There was a long pause, and Stone waited patiently. He knew there were boys dying in the mud, and not infrequently he felt guilt because he was not one of them. He had been in ROTC at Harvard, and held a current Army commission as a major, but he hardly ever wore a uniform. He had served on the SHAEF staff in England for a year, as one of hundreds of officers preparing for Operation Overlord, and had even set foot on the beaches of Normandy a few weeks after D-Day. That was as close as he’d come to combat. Soon thereafter, he had been transferred to Washington, to the White House staff, as one of the many aides surrounding the president.
“Hartnell, pick up that folder on my desk. No, the other one. That’s right.” The folder was labeled TOP SECRET, as were others on the president’s private desk. Although Stone had as much curiosity as any man, he accepted the need for secrecy. He handed the folder to the president, but the president waved his hand. “No, open it. Read it.”

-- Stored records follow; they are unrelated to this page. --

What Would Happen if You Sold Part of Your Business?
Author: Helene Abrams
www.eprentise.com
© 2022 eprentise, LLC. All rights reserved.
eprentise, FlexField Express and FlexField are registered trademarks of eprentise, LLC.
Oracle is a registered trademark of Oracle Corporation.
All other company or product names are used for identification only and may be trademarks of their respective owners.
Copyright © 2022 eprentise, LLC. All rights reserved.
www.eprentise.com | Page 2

There was a long telegram in the folder, from the current SHAEF headquarters in France. Stone scanned it quickly. His eyes widened. “Surrender?”
“That’s what it says,” Roosevelt replied.

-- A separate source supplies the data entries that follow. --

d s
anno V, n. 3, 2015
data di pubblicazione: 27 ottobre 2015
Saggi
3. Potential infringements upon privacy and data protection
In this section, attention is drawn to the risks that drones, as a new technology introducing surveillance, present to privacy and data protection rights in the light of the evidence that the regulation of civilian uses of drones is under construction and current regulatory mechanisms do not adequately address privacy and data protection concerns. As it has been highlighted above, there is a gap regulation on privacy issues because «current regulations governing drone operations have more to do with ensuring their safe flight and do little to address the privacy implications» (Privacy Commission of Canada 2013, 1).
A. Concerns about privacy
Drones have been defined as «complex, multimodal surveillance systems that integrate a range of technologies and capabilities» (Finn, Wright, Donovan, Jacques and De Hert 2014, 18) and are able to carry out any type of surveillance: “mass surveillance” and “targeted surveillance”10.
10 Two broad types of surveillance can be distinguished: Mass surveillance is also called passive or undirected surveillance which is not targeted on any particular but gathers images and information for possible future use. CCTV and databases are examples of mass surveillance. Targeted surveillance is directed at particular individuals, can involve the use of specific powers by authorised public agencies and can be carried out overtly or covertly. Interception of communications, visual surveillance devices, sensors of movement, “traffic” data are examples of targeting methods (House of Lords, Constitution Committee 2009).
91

Stone kept reading. “But nothing has been confirmed.”
FDR chuckled. His voice warmed as he spoke. “That, my boy, is the bane of my existence. No one wants to go out on a limb even so much as predicting that the sun will rise in the east in a few hours. No, it’s not confirmed. Even so, it opens a host of possibilities. It could cut months off this terrible war. I might yet live to see its end.”
“Of course you will, sir,” Stone interjected.
“Ah, my boy, the certainty of youth. No, I’m an old man and just about used up. At least Uncle Joe did me a favor by dropping out of the war when he did.”
“Sir?” It was well known in the White House that FDR had been furious about the Soviet double cross, the separate peace Himmler had negotiated after the assassination of Adolf Hitler.
“We would be having another conference about now—Stalin, Churchill, and I—and I don’t think I could survive another long trip. Now I can stay home and husband my strength just a little longer. A little longer…” His voice grew bleak and thin again. “If only I could sleep.…”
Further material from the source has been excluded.